SWFs Stay Home While Helicopter Ben Takes Off

I love being right! I've been blogging that Asian institutional investors will increasingly focus on using their remaining reserves to shore up the economies of their home countries instead of investing in the West. Media reports are beginning to confirm this trend:

Sovereign wealth funds in the Gulf are switching their focus away from Western stock markets to shore up ailing economies in the Middle East and protect themselves from losses in the City and on Wall Street.

Investment funds in Kuwait, Qatar, Dubai and Abu Dhabi are understood to be changing their investment strategies after losing billions of dollars buying shares in Western companies. Several Gulf-based banks are being propped up with state investment. Local stock markets have collapsed and some funds are shifting their assets into local shares in an attempt to inject confidence.

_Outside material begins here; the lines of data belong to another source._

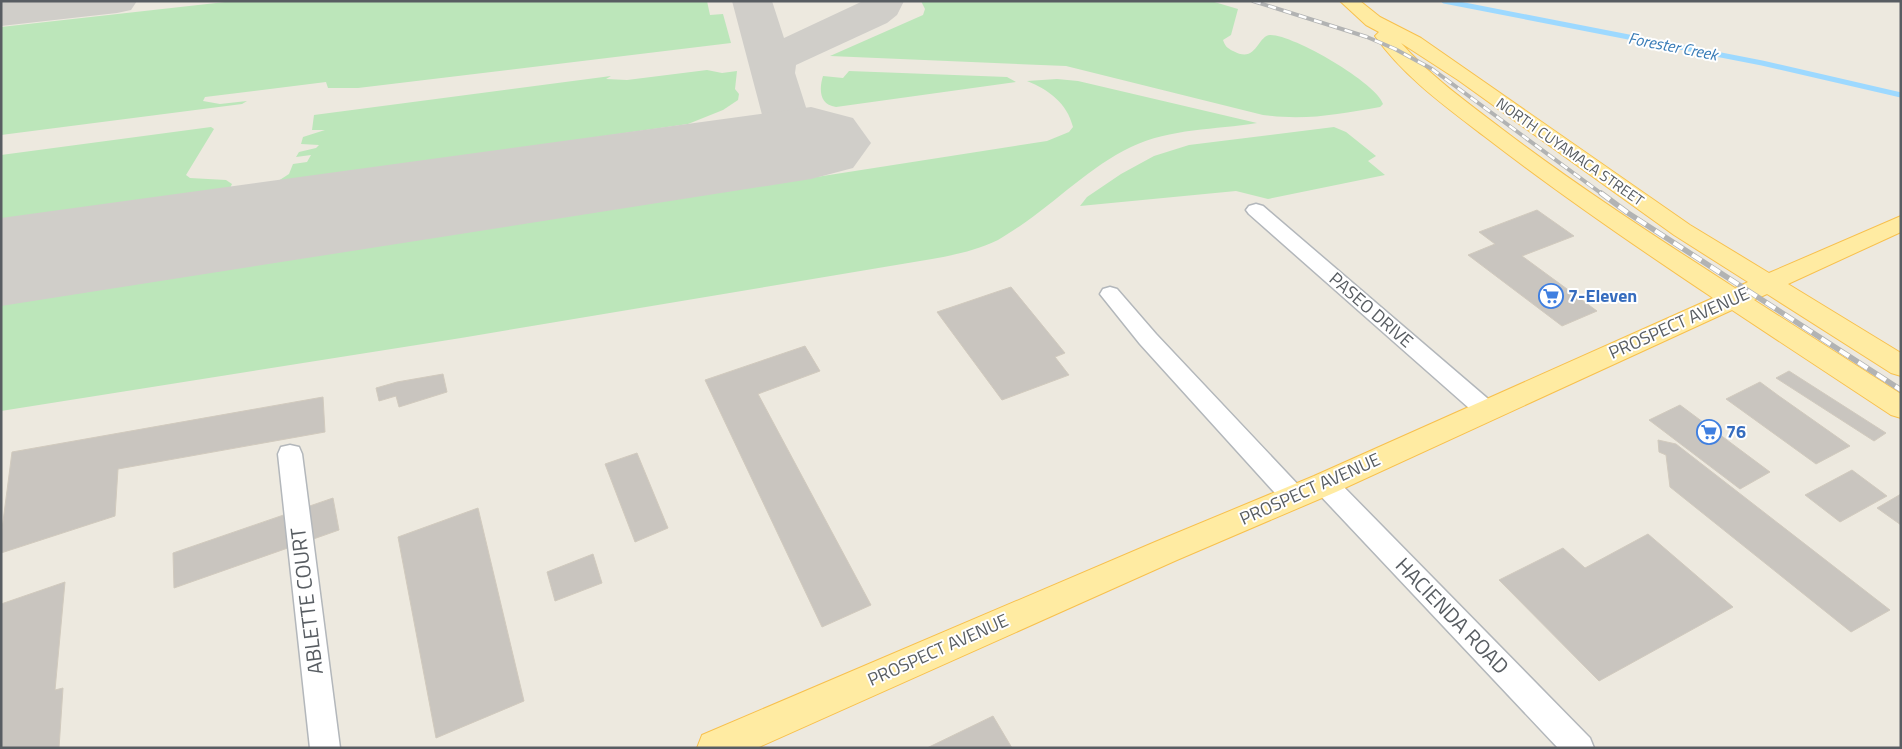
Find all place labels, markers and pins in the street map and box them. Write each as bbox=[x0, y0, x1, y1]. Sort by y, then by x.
place label: 7-Eleven bbox=[1568, 282, 1637, 309]
supermarket icon: 7-Eleven bbox=[1538, 283, 1564, 309]
place label: 76 bbox=[1726, 418, 1746, 445]
supermarket icon: 76 bbox=[1696, 419, 1722, 445]

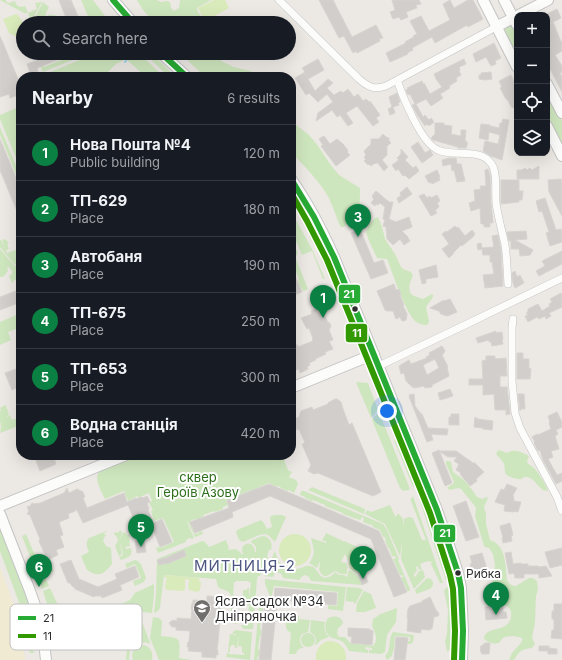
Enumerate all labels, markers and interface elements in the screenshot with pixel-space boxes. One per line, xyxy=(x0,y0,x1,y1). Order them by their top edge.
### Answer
map controls xyxy=(514,12,550,156)
button: + xyxy=(514,12,550,48)
search box xyxy=(16,16,296,60)
icon: search xyxy=(30,27,52,49)
text: Search here xyxy=(62,29,148,48)
button: − xyxy=(514,48,550,84)
button: locate xyxy=(514,84,550,120)
text: Nearby xyxy=(32,88,93,108)
text: 6 results xyxy=(227,90,280,106)
button: layers xyxy=(514,120,550,156)
text: Нова Пошта №4 xyxy=(70,135,191,154)
text: 1 xyxy=(42,145,48,161)
text: 120 m xyxy=(244,145,280,161)
text: Public building xyxy=(70,154,160,170)
text: ТП-629 xyxy=(70,191,127,210)
text: 2 xyxy=(41,201,49,217)
text: 180 m xyxy=(243,201,280,217)
pin: 3 xyxy=(345,204,371,237)
text: Place xyxy=(70,210,104,226)
text: Автобаня xyxy=(70,247,142,266)
text: 3 xyxy=(41,257,49,273)
text: 190 m xyxy=(243,257,280,273)
text: Place xyxy=(70,266,104,282)
line badge: 21 xyxy=(338,284,361,304)
pin: 1 xyxy=(310,285,336,318)
text: 21 xyxy=(343,287,355,301)
text: ТП-675 xyxy=(70,303,126,322)
unlabelled marker xyxy=(350,304,360,314)
text: 4 xyxy=(41,313,49,329)
text: 250 m xyxy=(241,313,280,329)
text: Place xyxy=(70,322,104,338)
line badge: 11 xyxy=(345,323,368,343)
text: 11 xyxy=(352,326,362,340)
text: ТП-653 xyxy=(70,359,127,378)
text: 5 xyxy=(41,369,49,385)
text: 300 m xyxy=(241,369,280,385)
text: Place xyxy=(70,378,104,394)
your location xyxy=(377,401,397,421)
text: Водна станція xyxy=(70,415,178,434)
text: 6 xyxy=(41,425,49,441)
text: 420 m xyxy=(240,425,280,441)
text: Place xyxy=(70,434,104,450)
park label: сквер Героїв Азову xyxy=(157,469,239,500)
pin: 5 xyxy=(128,514,154,547)
line badge: 21 xyxy=(433,524,456,543)
text: 21 xyxy=(439,526,451,540)
pin: 2 xyxy=(350,546,376,579)
pin: 6 xyxy=(26,554,52,587)
district label: МИТНИЦЯ-2 xyxy=(194,556,296,575)
place label: Рибка xyxy=(466,566,501,581)
marker: Рибка xyxy=(453,568,463,578)
pin: 4 xyxy=(483,582,509,615)
place label: Ясла-садок №34 Дніпряночка xyxy=(215,593,324,624)
school or university icon: Ясла-садок №34 Дніпряночка xyxy=(192,598,212,623)
legend xyxy=(10,604,142,650)
text: 21 xyxy=(43,611,54,625)
text: 11 xyxy=(43,629,52,643)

Nationalism trumps modern portfolio theory. The coming bust in foreign direct investment into the West will be especially bad for the U.S. No foreign buyers for U.S. debt means that the only solution left for U.S. policymakers is inflation. They have not admitted this in so many words, but recent actions speak volumes:

Under the new mortgage program, the Fed will buy up to $100 billion of debt issued by government-sponsored mortgage enterprises Fannie Mae, Freddie Mac and the Federal Home Loan Banks. It will also buy up to $500 billion of mortgage securities backed by Fannie Mae, Freddie Mac, and Ginnie Mae.

The central bank also launched a $200 billion facility to support consumer finance, including student, auto, and credit card loans and loans backed by the federal Small Business Administration. This will lend to investors who hold securities backed by this debt.

The Fed's creation of $800B out of thin air is a huge step in devaluing the U.S. dollar against other currencies and real assets (like gold!). Helicopter Ben's printing press is running at full tilt.

Hmmm . . . how can I play this? Note the mention of credit to support SBA loans. If I take out a loan to expand the operations of Alfidi Capital, a couple of years' worth of inflation will whittle it down to nothing in real terms. Paying off a fixed amount of principal with devalued future dollars makes inflation a debtor's best friend. Thanks Helicopter Ben! I might as well head on down to my local SBA office and fill out a loan application ASAP.